The Real Stakes: Her Entire Financial Future
In the courtroom, Aaron explained exactly what the insurance company was trying to do. This wasn't about eight weeks of benefits. This was about Shannon's whole financial future.
"If you were to determine that her light duty refusal was against the confines of [the statute], she would forfeit not only the temporary total disability benefits from that point (June 25, 2012), but up until her re-employment," Aaron told the justices.
But it went deeper than that. If the court sided with the employer’s insurer, she would lose all her future benefits too, including those for surgery the insurance company already approved.
The insurance company wanted to create a trap: Sign any plan they wanted, then force workers back to jobs that didn't work for their lives. If you refused, you'd lose everything.
Exposing Secret Coordination
The insurance company claimed they hadn't coordinated with the employer. But emails told a different story.
"There was an email actually sent June 6th from the adjuster [to] the employer," Aaron revealed. They were already talking about making a job offer to Shannon.

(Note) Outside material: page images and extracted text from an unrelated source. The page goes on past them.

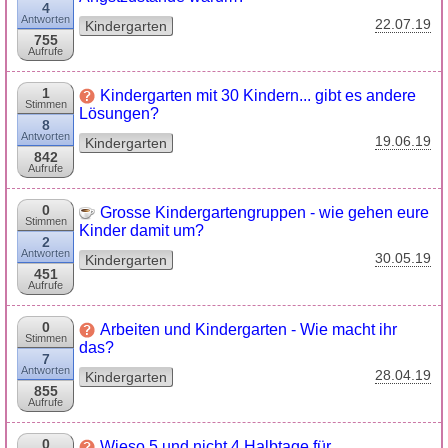
4
Antworten
22.07.19
Kindergarten
755
Aufrufe
1
Kindergarten mit 30 Kindern... gibt es andere
Stimmen
Lösungen?
8
Antworten
19.06.19
Kindergarten
842
Aufrufe
0
Grosse Kindergartengruppen - wie gehen eure
Stimmen
Kinder damit um?
2
Antworten
30.05.19
Kindergarten
451
Aufrufe
0
Arbeiten und Kindergarten - Wie macht ihr
Stimmen
das?
7
Antworten
28.04.19
Kindergarten
855
Aufrufe
0
Wieso 5 und nicht 4 Halbtage für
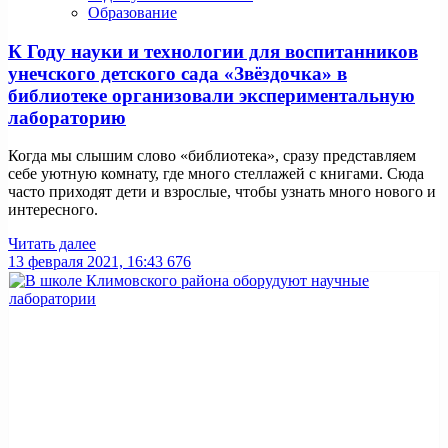
Образование
К Году науки и технологии для воспитанников
унечского детского сада «Звёздочка» в
библиотеке организовали экспериментальную
лабораторию
Когда мы слышим слово «библиотека», сразу представляем
себе уютную комнату, где много стеллажей с книгами. Сюда
часто приходят дети и взрослые, чтобы узнать много нового и
интересного.
Читать далее
13 февраля 2021, 16:43
676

The timing mattered: Shannon didn’t quit until June 14th. Aaron argued that “it’s extremely disingenuous for the insurance company to come here and act as though there was no conversation underway."
They planned the whole thing while pretending to follow the proper process. Worse yet, they never followed any of the rules about changing the plan or giving notice to the consultant whose job it was to help Shannon.
This audio has been edited to include select excerpts relevant to the topics discussed in this blog. To view the full proceedings, visit the Minnesota Supreme Court Oral Argument Video Page.
Fighting for Workers as Human Beings
The insurance company's approach showed they didn't understand what workers' compensation is really for. They wanted to treat injured workers like objects to plug back into jobs, no matter the human cost.
Aaron challenged this directly.
"An injured worker doesn't check themselves at the door and lose all their rights of humanity simply because we have a statutory scheme in place, right? We all have responsibilities towards our family."
The law already recognized this: "You can't then say, in order to get the benefit, you have to discard all of those things that make you a good worker." Shannon had family obligations that made the on-call parts of her old job impossible—the same obligations that made her quit before getting hurt.
"If you've got a situation in which an injured worker has to go pick up their child at daycare or they have to take care of a family member who's suffering with cancer or unfortunately had some other accident, you can't then say...in order to get the benefit, you have to discard all of those things," Aaron noted.
A Win That Protects All Workers
We won at the Minnesota Supreme Court. The Court ruled that "an offer to return to work with the same employer is not consistent with a plan that says the worker's goal is to return to work with a different employer."
This decision protects both workers and the system itself. It prevents insurance companies from using plans as traps—signing off on plans they never intended to honor, then cutting off benefits when workers stick to those plans.
Shannon's case shows what we fight for every day: not just immediate benefits, but your right to rebuild your life in a way that works for your family.
If you're being pressured to accept work that doesn't fit your life, or if an insurance company is threatening to cut your benefits for refusing a bad job offer, recognize what's happening: they're trying to force you out of the system.
You don't have to accept it. We'll expose their coordination, challenge their attempts to ignore agreements, and fight for every dollar you deserve—not just what's easy to get.